A study on AHRQ’s Health Care Innovations Exchange web site demonstrates how supporting primary care managers with IT systems helps to deliver care to seniors with multiple chronic illnesses plus reduces costs and improves outcomes. The primary care managers in the study worked with healthcare providers, specialists, and community agencies to coordinate patient care and used an electronic tracking and reminder system.
Before the study began, Intermountain Healthcare, a leader in care management used the Chronic Care Model to expand the role of care managers to address the needs of patients with multiple chronic conditions as well with mental health and social needs. Then the care manager model developed at Intermountain was refined and expanded by the Department of Medical Informatics & Clinical Epidemiology at Oregon Health & Science University (OHSU).
At that point, the John A. Hartford Foundation provided startup funding for the pilot project and awarded OHSU a four year $2.5 million grant to expand the Care Management Plus model into 40 rural and urban clinics. AHRQ provided the funds for the web-based tracking program that was used in the pilot.
During the first year of the program, care management services were pilot tested in seven clinics. Services were provided to 1.7 percent of the 106,766 adult patients seen in age from 65 to 80 plus years. The pilot showed significant improvements in patient outcomes, including fewer complications, deaths, and hospitalizations for diabetes patients. The care manager’s oversight and patient tracking software also increased physician productivity and reduced medical costs, yielding net benefits of about $75,000 per case manager.
The patients in the pilot were referred to a care manager then an individualized care plan was formulated with the patient and his/her caregiver. Periodic visits were made with typically 4.3 encounters per patient made per year. Face-to-face visits amounted to one-third of the encounters, telephone calls were made about 40 percent of the time, and joint meetings with medical team members were made with the patient and with care givers.
Care managers were also able to tap into other resources and settings.

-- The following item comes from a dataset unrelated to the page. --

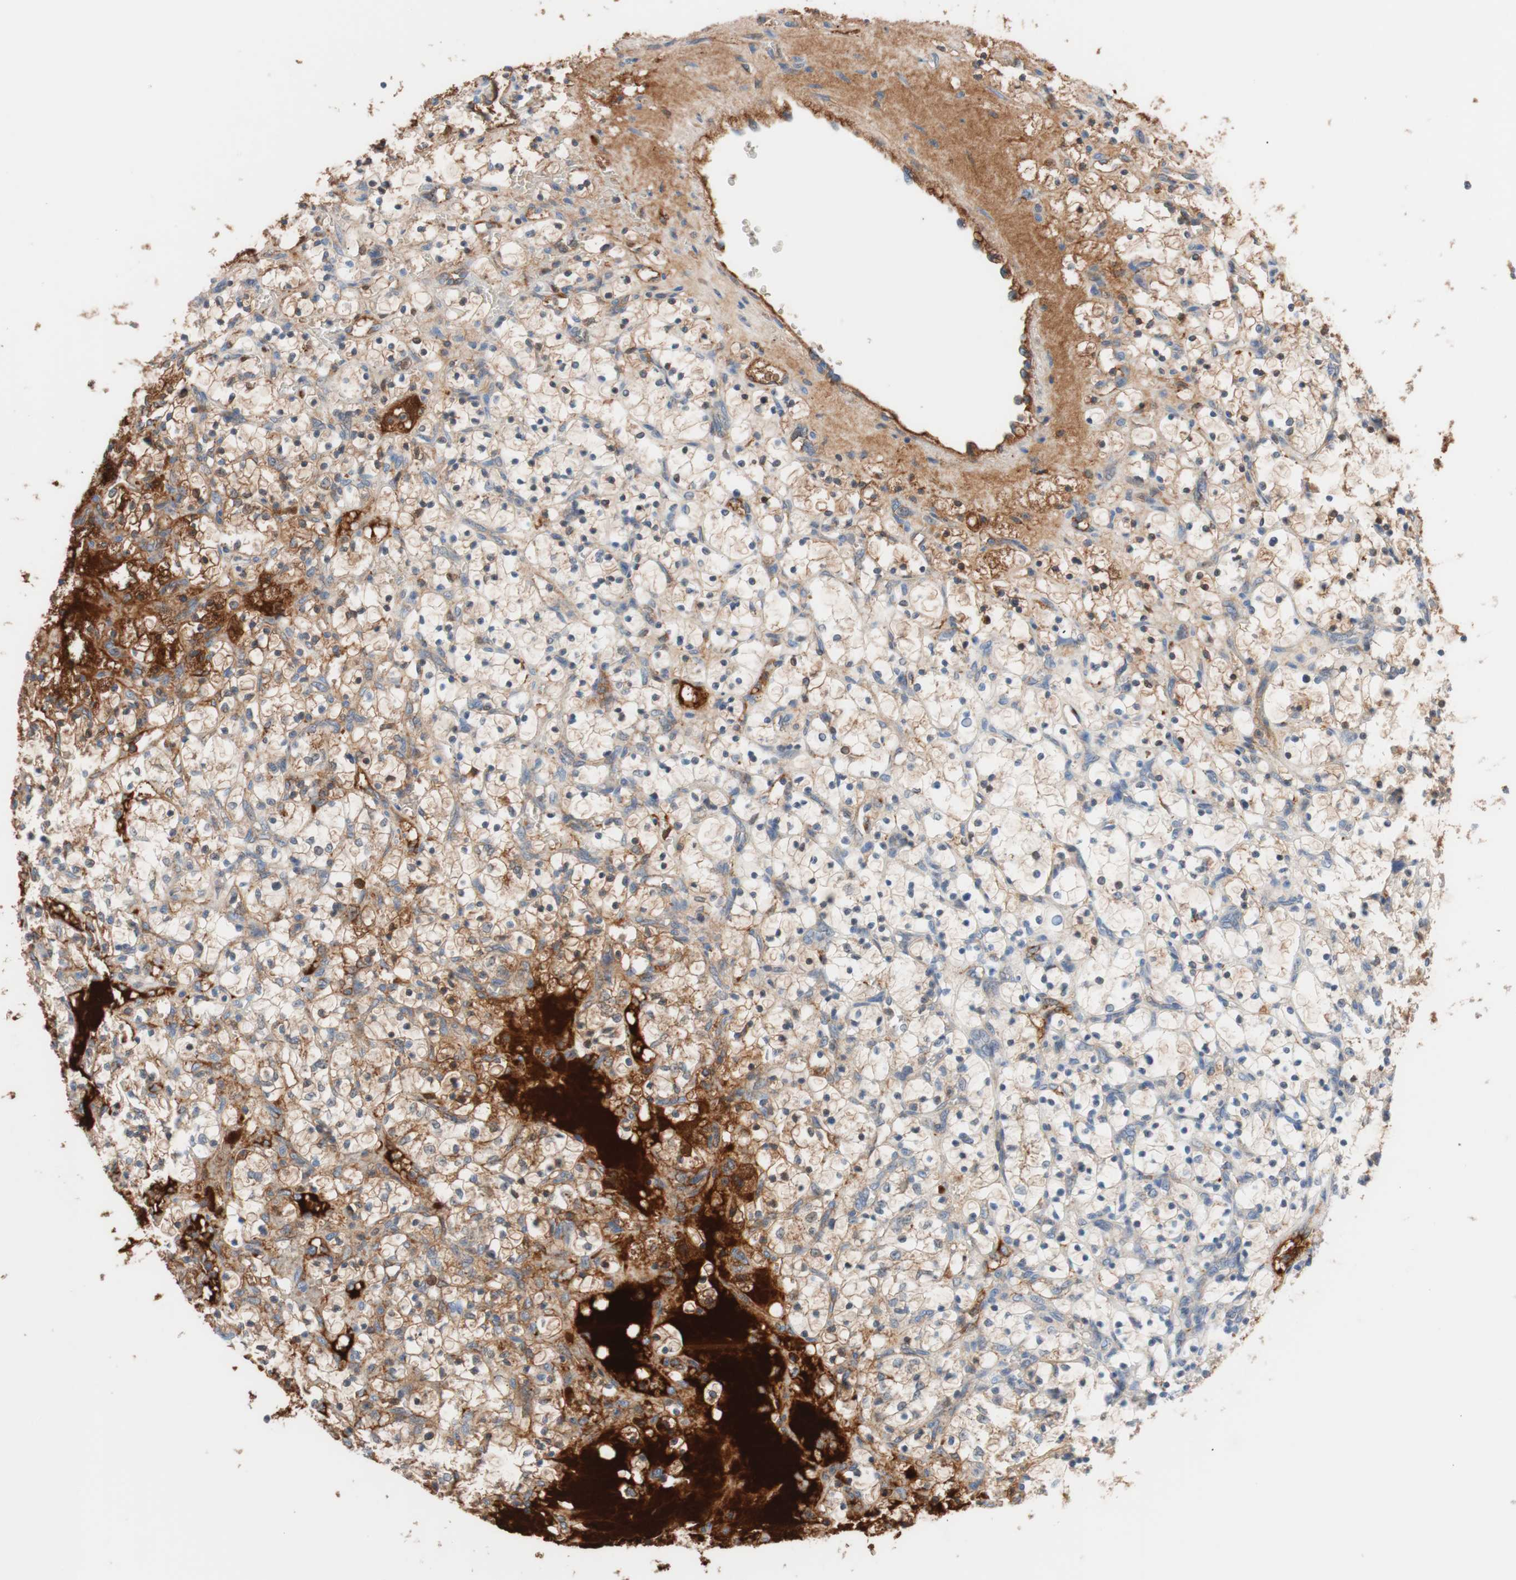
{"staining": {"intensity": "strong", "quantity": "25%-75%", "location": "cytoplasmic/membranous"}, "tissue": "renal cancer", "cell_type": "Tumor cells", "image_type": "cancer", "snomed": [{"axis": "morphology", "description": "Adenocarcinoma, NOS"}, {"axis": "topography", "description": "Kidney"}], "caption": "Immunohistochemical staining of human renal adenocarcinoma demonstrates strong cytoplasmic/membranous protein expression in approximately 25%-75% of tumor cells. (brown staining indicates protein expression, while blue staining denotes nuclei).", "gene": "RBP4", "patient": {"sex": "female", "age": 69}}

As needed, the care manager was able to schedule home appointments with patients, discuss medical issues with physicians and specialists, contact outside agencies and companies to advocate for patients, or arrange for other services to bolster the patient’s care and well-being.
The IT systems were used to facilitate and improve teamwork and communication between primary care providers and specialists to target information needed for each specific patient. The IT tools used did not act as the EHR, but they did augment and work with the existing EHRs. The EHR contained the patient’s record, a longitudinal record, reminders, alerts, and performance reports. The EHR was used as a mechanism so that physicians and care managers were able to communicate with each other on issues relevant to the patient’s care.
The patient worksheet automatically generated by the information system was integrated with the clinic’s scheduling system before each visit. Since the worksheet has pertinent clinical data and alerts for up to five chronic illnesses in a single document, it could be reviewed quickly by providers at the point-of-care and be easily integrated into existing workflows.
Before starting the project, at least 6 physicians were needed to support a care manager and form teams. The IT systems had to be revamped but it is very important to not underestimate IT needs. Also, it has been found that the ability to communicate with the entire team is not often met by the clinic’s present system.
This program is used by PeaceHealth in Oregon and Washington, Healthcare Partners in California, Kaiser Permanente in Oregon, the VA in Oregon and Washington, EXCELth in New Orleans, and several other health systems have adopted this program.